M de Villepin, whose heroes are Napoleon and Charles de Gaulle, is a staunch nationalist whose views are mostly anathema to Britain.
As Foreign Minister, he fought passionately to stop Britain and the US going to war in Iraq. He champions the state-led French social model over “Anglo-Saxon” economics.
Both M de Villepin and M Chirac promised to inject fresh life into the French economy, but the President emphasised that this would be “with total respect for the French model . . . This model is not one of the Anglo-Saxon type”.
Polls in the Netherlands showed the “yes” campaign trailing by 20 points, and even the most ardent supporters of the constitution admitted that it would be a “small miracle” if they win today. The European Commission and seven member states which have called referendums insisted that ratification would proceed regardless. But officials privately conceded that a second emphatic “no” from a founding member would probably prove fatal.
“There is a limit to what we can say before the Dutch vote. But things will change afterwards if they say ‘no’,” one Commission source admitted.
No country wants to be held responsible for killing the constitution by being first to abandon a referendum, but diplomats said that “everyone is talking to everyone” about how to proceed.

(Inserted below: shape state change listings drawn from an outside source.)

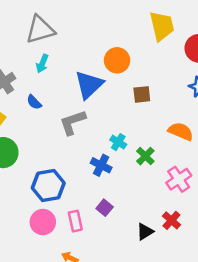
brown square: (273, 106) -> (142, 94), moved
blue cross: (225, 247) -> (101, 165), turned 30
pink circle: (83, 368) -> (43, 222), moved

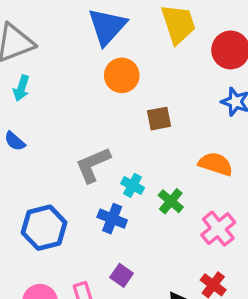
blue triangle: (89, 85) -> (107, 27), moved
gray L-shape: (73, 122) -> (93, 165), moved
blue hexagon: (48, 185) -> (44, 228), moved

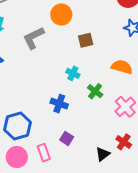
gray L-shape: (93, 165) -> (34, 38), moved
cyan cross: (133, 185) -> (73, 73), moved
blue hexagon: (44, 228) -> (17, 126), moved

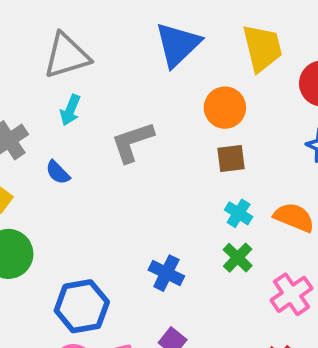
orange circle: (61, 15) -> (225, 108), moved
cyan cross: (73, 73) -> (239, 213), moved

“We don’t want to be the first to say ‘no’. We won’t say ‘no’ unless there is a general decision not to go forward,” said one diplomat from a country which has promised a vote.
In Britain, two leading allies of the Prime Minister made clear that Mr Blair believes that it would be disastrous to try to revive the treaty.
Writing in The Times today, Stephen Byers, the former Transport Secretary and a close friend of Mr Blair, says that calls for another vote in France betray the sort of “institutional arrogance” that the French public rejected.
“By their decisive vote, the people of France have killed the European constitutional treaty,” he says. “It would be a grave mistake . . . to ignore or try to explain away this expression of popular feeling.”
Lord Kinnock of Bedwellty, the former Labour leader and EU commissioner, said that the period of reflection that Mr Blair had requested after the French vote “can only sensibly come to one conclusion . . . Referendums produce results and results have to be lived with.”
Officials said that Mr Byers and Lord Kinnock were both expressing their own views but they are unlikely to have spoken without consulting Mr Blair.
Jean-Claude Juncker, the Prime Minister of Luxembourg, who holds the EU presidency, will today start a round of meetings to try to find a way through the impasse before the June 16 summit of EU leaders. Mr Blair wants his fellow leaders to use the summit to find a way forward.
Britain is the only country not to have given a clear indication that it still intends to ratify the constitution. All the countries still due to hold referendums — Luxembourg, Ireland, Portugal, Poland, Denmark and the Czech Republic — insist that votes will go ahead.